I can't heal if I'm keeping secrets. Having guilt is going to make me relapse so I thought let's get it out the way quick & I'll accept any punishment I deserve just so I can move on. I had no idea what would happen. I had done so much research that I was able to explain my addiction & my chosen path to recovery to her which really helped. Lots of hugs & tears were shed between us but it looks like I'm going to get the support from my wife that I need. There is definitely some distance between us (not that there wasn't because of my habit) but it feels like we are going to heal as a couple rather than me wait to heal & then start on repairing the damage I have done to us. That could have gone soo wrong & still such a long way to go but phew! Glad that's out there. Probably my most important step so far.
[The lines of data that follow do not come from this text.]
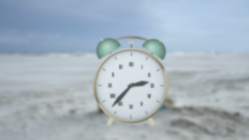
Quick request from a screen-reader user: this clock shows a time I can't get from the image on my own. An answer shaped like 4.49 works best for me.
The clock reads 2.37
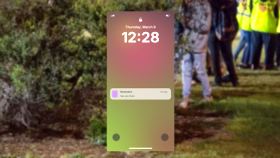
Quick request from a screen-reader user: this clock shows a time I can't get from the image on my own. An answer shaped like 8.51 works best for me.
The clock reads 12.28
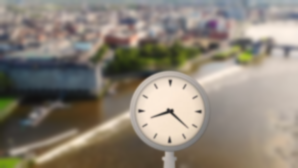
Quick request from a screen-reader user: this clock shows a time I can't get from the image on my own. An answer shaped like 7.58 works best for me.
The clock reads 8.22
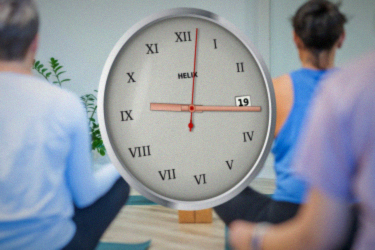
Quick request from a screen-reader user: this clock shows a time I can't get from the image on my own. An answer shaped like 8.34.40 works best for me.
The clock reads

Wow, well done, there is nothing so uplifting and inspiring as someone living up to his own soul, thank you, you give me strength!
Yeah, it doesn't feel like I'm off the hook or anything but it's definitely made the whole thing more real making me far more conscious that I have to give it my all now.
Thank you & glad you find strength in this. I could have lost everything but instead I've gained what feels like more of a starting point than day one did. I am better than what I have become and so are all of the rest of us.
Thank you @IR254. I hope you find the strength to make the right choices for yourself. I'm going into this with the mindset of getting the hard stuff done first.